As CHP spokesperson Officer Faustino Pulido explains, “Even though our target audience is these high school teens that are driving or soon to be driving, [the program] affects the whole community — and takes a whole community to put one of these events together — fire departments, an ambulance crew, a funeral home, hospital ER, law enforcement, and school staff and administrators.”

Summerville Principal Diana Harland recounts that the students observing Monday’s crash enactment were uncharacteristically quiet. “Ambulance personnel, highway patrol and fire services worked through it like it was an actual accident scene so it was very realistic and attention-grabbing,” she shares. She adds that the program is staggered every two or so years so the students do not come to expect it and are not sure when it is going to happen. “It is important to the school district, especially with end of year senior activities and prom season coming up that our students just have it in mind the dangers of drinking and driving,” she states.

Emotional Day Reflects Tragic Consequences

As Monday’s drama played out for all to see, the student who played the drunk driver was taken away in a police car while the student mock victims were either loaded into hospital-bound ambulances or a hearse heading to a funeral home. Then, every 15 minutes for the rest of the school day a CHP officer, accompanied by a Grim Reaper figure, systematically visited classrooms. There, after reading an obituary for a pre-selected student whose  parents had already secretly given advance permission, the pair ushered him or her away to join a contingent of “the walking dead,” representing drunk driving casualty statistics.
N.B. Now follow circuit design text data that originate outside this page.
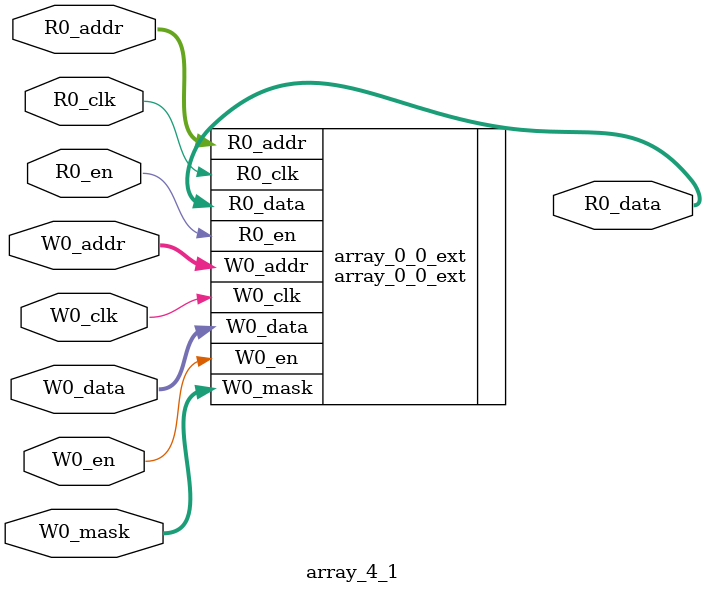
<source format=sv>
module array_4_1(	// @[generators/rocket-chip/src/main/scala/util/DescribedSRAM.scala:17:26]
  input  [7:0]   R0_addr,
  input          R0_en,
  input          R0_clk,
  output [127:0] R0_data,
  input  [7:0]   W0_addr,
  input          W0_en,
  input          W0_clk,
  input  [127:0] W0_data,
  input  [1:0]   W0_mask
);

  array_0_0_ext array_0_0_ext (	// @[generators/rocket-chip/src/main/scala/util/DescribedSRAM.scala:17:26]
    .R0_addr (R0_addr),
    .R0_en   (R0_en),
    .R0_clk  (R0_clk),
    .R0_data (R0_data),
    .W0_addr (W0_addr),
    .W0_en   (W0_en),
    .W0_clk  (W0_clk),
    .W0_data (W0_data),
    .W0_mask (W0_mask)
  );	// @[generators/rocket-chip/src/main/scala/util/DescribedSRAM.scala:17:26]
endmodule


</source>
Monday night, all the student participants took part in an overnight retreat at Old Oak Ranch with team-building exercises and guest speakers. Pulido confides, “It is very emotional for them because the kids receive a letter prepared by their parents about their plans and aspirations for them as if they had passed away in a DUI accident. Then the students write a letter back apologizing to their parents for the choices they made. It sticks with the students as it pulls at those heart strings that much more.”

On Tuesday the program wound up with sharing of the letters during a school assembly featuring mock headstones on display and an on-campus tribute to the mock victims. Besides being a way to bring the student body together after an emotional ordeal, organizers hope that the program’s impact gets the teens thinking and dealing with drunk driving implications on a deep, emotional level that helps enable them to make their best choices.
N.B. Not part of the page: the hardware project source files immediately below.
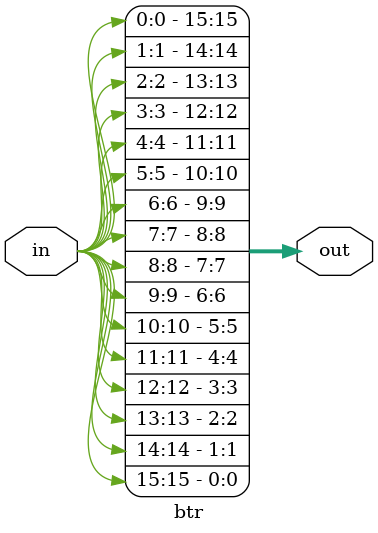
<source format=v>
/*
   CS/ECE 552 Spring '22
  
   Filename        : btr.v
   Description     : This is the module to perform BTR Rd, Rs
*/

`default_nettype none
module btr(in, out);
	input wire [15:0] in;
	output wire [15:0] out;

	assign out[0] = in[15];
	assign out[1] = in[14];
	assign out[2] = in[13];
	assign out[3] = in[12];
	assign out[4] = in[11];
	assign out[5] = in[10];
	assign out[6] = in[9];
	assign out[7] = in[8];
	assign out[8] = in[7];
	assign out[9] = in[6];
	assign out[10] = in[5];
	assign out[11] = in[4];
	assign out[12] = in[3];
	assign out[13] = in[2];
	assign out[14] = in[1];
	assign out[15] = in[0];

endmodule
`default_nettype wire
</source>
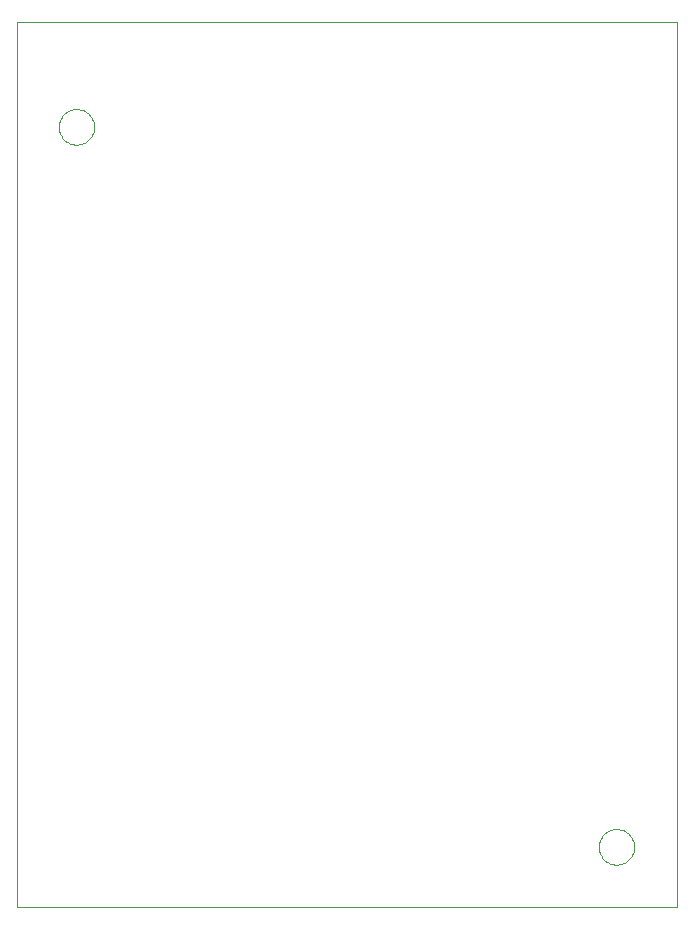
<source format=gbr>
G75*
%MOIN*%
%OFA0B0*%
%FSLAX24Y24*%
%IPPOS*%
%LPD*%
%AMOC8*
5,1,8,0,0,1.08239X$1,22.5*
%
%ADD10C,0.0000*%
D10*
X001180Y001680D02*
X001180Y031180D01*
X023180Y031180D01*
X023180Y001680D01*
X001180Y001680D01*
X002589Y027680D02*
X002591Y027728D01*
X002597Y027776D01*
X002607Y027823D01*
X002620Y027869D01*
X002638Y027914D01*
X002658Y027958D01*
X002683Y028000D01*
X002711Y028039D01*
X002741Y028076D01*
X002775Y028110D01*
X002812Y028142D01*
X002850Y028171D01*
X002891Y028196D01*
X002934Y028218D01*
X002979Y028236D01*
X003025Y028250D01*
X003072Y028261D01*
X003120Y028268D01*
X003168Y028271D01*
X003216Y028270D01*
X003264Y028265D01*
X003312Y028256D01*
X003358Y028244D01*
X003403Y028227D01*
X003447Y028207D01*
X003489Y028184D01*
X003529Y028157D01*
X003567Y028127D01*
X003602Y028094D01*
X003634Y028058D01*
X003664Y028020D01*
X003690Y027979D01*
X003712Y027936D01*
X003732Y027892D01*
X003747Y027847D01*
X003759Y027800D01*
X003767Y027752D01*
X003771Y027704D01*
X003771Y027656D01*
X003767Y027608D01*
X003759Y027560D01*
X003747Y027513D01*
X003732Y027468D01*
X003712Y027424D01*
X003690Y027381D01*
X003664Y027340D01*
X003634Y027302D01*
X003602Y027266D01*
X003567Y027233D01*
X003529Y027203D01*
X003489Y027176D01*
X003447Y027153D01*
X003403Y027133D01*
X003358Y027116D01*
X003312Y027104D01*
X003264Y027095D01*
X003216Y027090D01*
X003168Y027089D01*
X003120Y027092D01*
X003072Y027099D01*
X003025Y027110D01*
X002979Y027124D01*
X002934Y027142D01*
X002891Y027164D01*
X002850Y027189D01*
X002812Y027218D01*
X002775Y027250D01*
X002741Y027284D01*
X002711Y027321D01*
X002683Y027360D01*
X002658Y027402D01*
X002638Y027446D01*
X002620Y027491D01*
X002607Y027537D01*
X002597Y027584D01*
X002591Y027632D01*
X002589Y027680D01*
X020589Y003680D02*
X020591Y003728D01*
X020597Y003776D01*
X020607Y003823D01*
X020620Y003869D01*
X020638Y003914D01*
X020658Y003958D01*
X020683Y004000D01*
X020711Y004039D01*
X020741Y004076D01*
X020775Y004110D01*
X020812Y004142D01*
X020850Y004171D01*
X020891Y004196D01*
X020934Y004218D01*
X020979Y004236D01*
X021025Y004250D01*
X021072Y004261D01*
X021120Y004268D01*
X021168Y004271D01*
X021216Y004270D01*
X021264Y004265D01*
X021312Y004256D01*
X021358Y004244D01*
X021403Y004227D01*
X021447Y004207D01*
X021489Y004184D01*
X021529Y004157D01*
X021567Y004127D01*
X021602Y004094D01*
X021634Y004058D01*
X021664Y004020D01*
X021690Y003979D01*
X021712Y003936D01*
X021732Y003892D01*
X021747Y003847D01*
X021759Y003800D01*
X021767Y003752D01*
X021771Y003704D01*
X021771Y003656D01*
X021767Y003608D01*
X021759Y003560D01*
X021747Y003513D01*
X021732Y003468D01*
X021712Y003424D01*
X021690Y003381D01*
X021664Y003340D01*
X021634Y003302D01*
X021602Y003266D01*
X021567Y003233D01*
X021529Y003203D01*
X021489Y003176D01*
X021447Y003153D01*
X021403Y003133D01*
X021358Y003116D01*
X021312Y003104D01*
X021264Y003095D01*
X021216Y003090D01*
X021168Y003089D01*
X021120Y003092D01*
X021072Y003099D01*
X021025Y003110D01*
X020979Y003124D01*
X020934Y003142D01*
X020891Y003164D01*
X020850Y003189D01*
X020812Y003218D01*
X020775Y003250D01*
X020741Y003284D01*
X020711Y003321D01*
X020683Y003360D01*
X020658Y003402D01*
X020638Y003446D01*
X020620Y003491D01*
X020607Y003537D01*
X020597Y003584D01*
X020591Y003632D01*
X020589Y003680D01*
M02*

</source>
Pulido points out that the original program, which began some years ago, was inspired by a statistic that Americans were getting injured or killed in drunk driving every 15 minutes. These days, he says, “The statistics are much better and of course still can be improved on — now it is more like every 57 minutes — so a 75 percent reduction.” Locally, he believes the program makes a positive difference and hopes the CHP can continue helping bring it to all the Mother Lode high schools.